§ **WHAT TO PRODUCE**:
Pick out and copy every line in the records that contains the word "Zélande".

====== RECORDS SUPPLIED ======

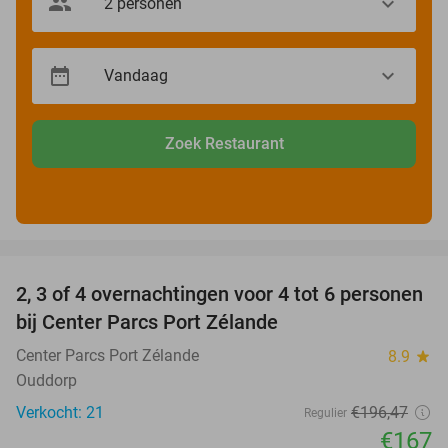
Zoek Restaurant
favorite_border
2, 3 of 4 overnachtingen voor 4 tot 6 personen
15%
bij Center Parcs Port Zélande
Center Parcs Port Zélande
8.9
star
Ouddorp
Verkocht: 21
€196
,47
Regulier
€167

======
====== RECORDS SUPPLIED ======

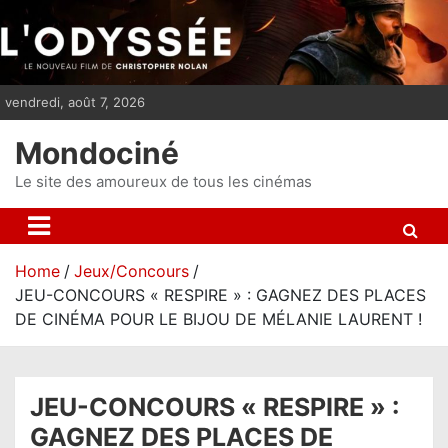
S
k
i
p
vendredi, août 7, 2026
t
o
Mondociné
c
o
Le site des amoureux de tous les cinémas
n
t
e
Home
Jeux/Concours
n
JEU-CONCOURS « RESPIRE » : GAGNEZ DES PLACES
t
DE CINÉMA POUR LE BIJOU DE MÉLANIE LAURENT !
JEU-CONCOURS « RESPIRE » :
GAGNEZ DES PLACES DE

======

§ **EXPECTED OUTPUT**:
bij Center Parcs Port Zélande
Center Parcs Port Zélande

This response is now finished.